FBI agents raiding the Pack and Ship. Schlubby postmen pulled out of their mail trucks. FedEx delivery guys lined up at the gallows.
"The Postal Service is our biggest drug dealer," says drug expert Lex Pelger, host of the Greener Grass podcast about marijuana and organizer of Psymposia lectures about psychedelics. "It delivers more drugs than anyone else on the planet."
That's impossible to verify. But FedEx once faced a $1.6 billion fine for drug trafficking. Mailmen have been charged with accepting bribes to deliver cocaine and marijuana. And in an average year, the postal service seizes about 35,000 pounds of cannabis.
This matters, for two reasons:
1. Drugs can be awesome for recreational users.
"Charles," a 32-year-old Coloradan, said that the postal service plays a big role in his life.
When he grew more weed than he could smoke, he mailed it his dad to Wisconsin. When he wanted to try clean molly, he used the Dark Net, which mailed it to his home. When he learned about research chemicals — legal molecules that mimic illegal drugs — he had some shipped here from Canada.
Weed, molly and research chemicals can be useful medicines — though they also have risks.
"I like it better than going to a dealer," Charles said. "I feel safer. Like my (dealer) wears dreadlocks and Grateful Dead shirts. Dumb motherfucker looks like a dealer. But the mailman — who's gonna suspect him?"
2. Drugs can be turribul when recreational turns abusive.
Younger Americans — those under 50 — die more often from drug overdoses than for any other thing. More than heart attacks, car wrecks, shootings, volcanoes, mudslides or alien invasions. And the numbers are still rising, up 30 percent last year.

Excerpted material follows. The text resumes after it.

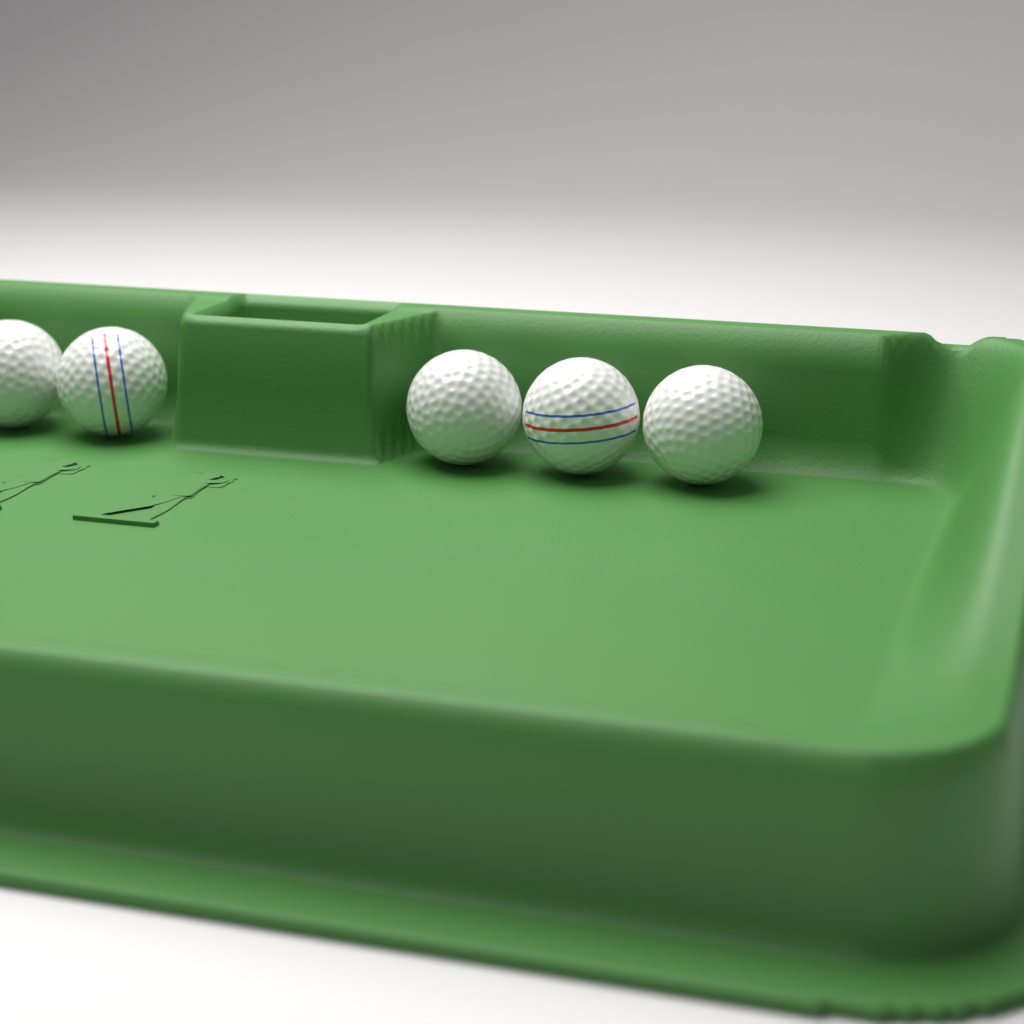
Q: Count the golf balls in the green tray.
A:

A lot of drugs travel the traditional way — made from plants grown in Latin America, smuggled across the border in a truck or up some dude's booty.
But, more than ever, folks are ditching natural heroin and going synthetic. Chinese manufacturers of dirty drugs like stimulants, fentanyl and carfentanil love the Postal Service, since the sheer volume of packages means most won't be checked.
"Lots of meth goes through the postal service," said Bill Masters, a Sheriff in southwest Colorado and author of "Drug War Addiction: Notes from the Front Lines of America's #1 Policy Disaster." "I don't know how you're going to stop that."
Politicians propose fixes. Back in 2012, Customs and Border Protection tried a program called Air Cargo Advanced Screening to detect drugs coming in from overseas. But, six years later, fentanyl shipments from China are "basically guaranteed" to go through, according to a new congressional investigation. These led directly to overdose deaths.
And one of the world's biggest drug dealers — even if unwittingly — keeps operating. Drugs keep flowing, for better or worse. And stopping it seems as impossible as ever.